> _Problem statement_: Return unchanged the lines of the entries from the line containing "Results: the time" up to and including the line containing "Clock reading: 11.21".

> _Data provided_:

►

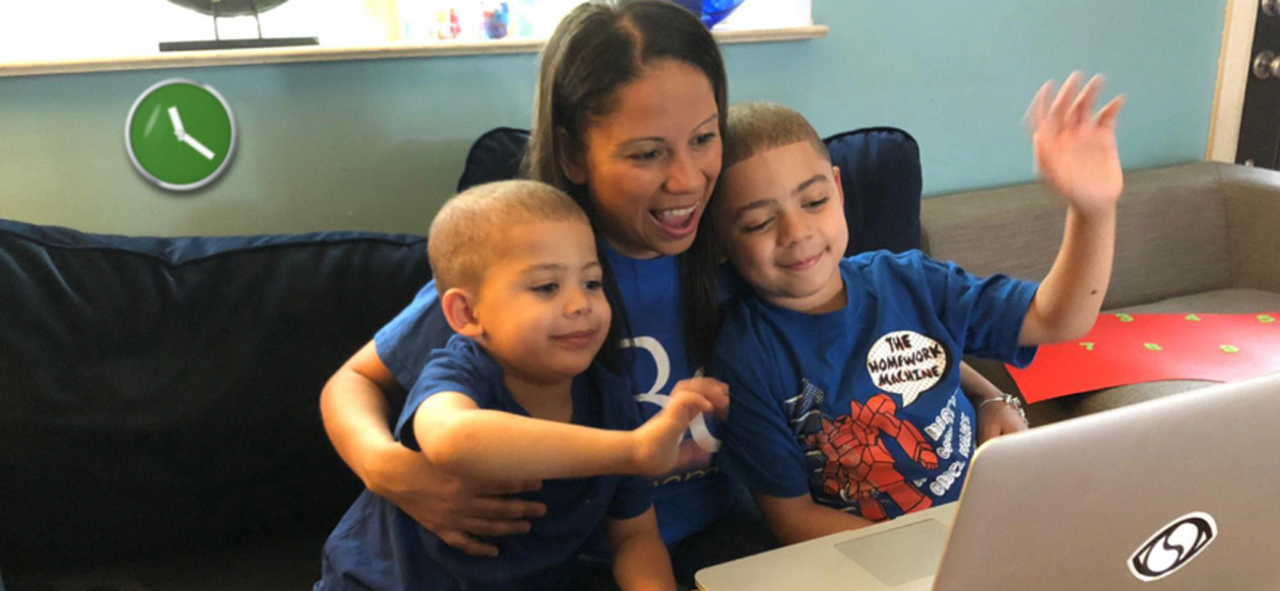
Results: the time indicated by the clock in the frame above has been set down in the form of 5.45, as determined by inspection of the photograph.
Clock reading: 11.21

◄
►

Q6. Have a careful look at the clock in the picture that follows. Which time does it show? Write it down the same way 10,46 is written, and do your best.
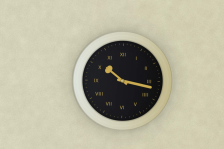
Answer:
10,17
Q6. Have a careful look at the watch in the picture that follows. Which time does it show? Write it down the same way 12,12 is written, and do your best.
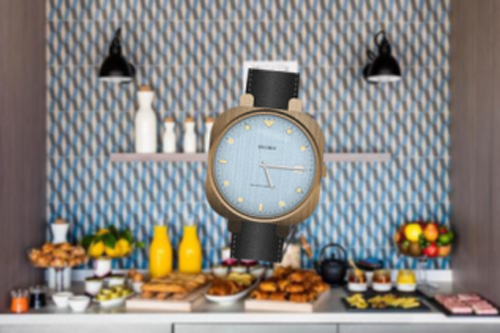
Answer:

◄
►

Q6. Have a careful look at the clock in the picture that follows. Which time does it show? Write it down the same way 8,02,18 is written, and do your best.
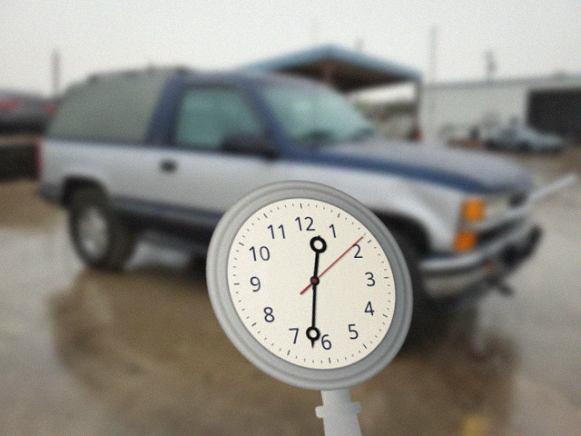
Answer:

◄

> _Solution below_:
Results: the time indicated by the clock in the frame above has been set down in the form of 5.45, as determined by inspection of the photograph.
Clock reading: 11.21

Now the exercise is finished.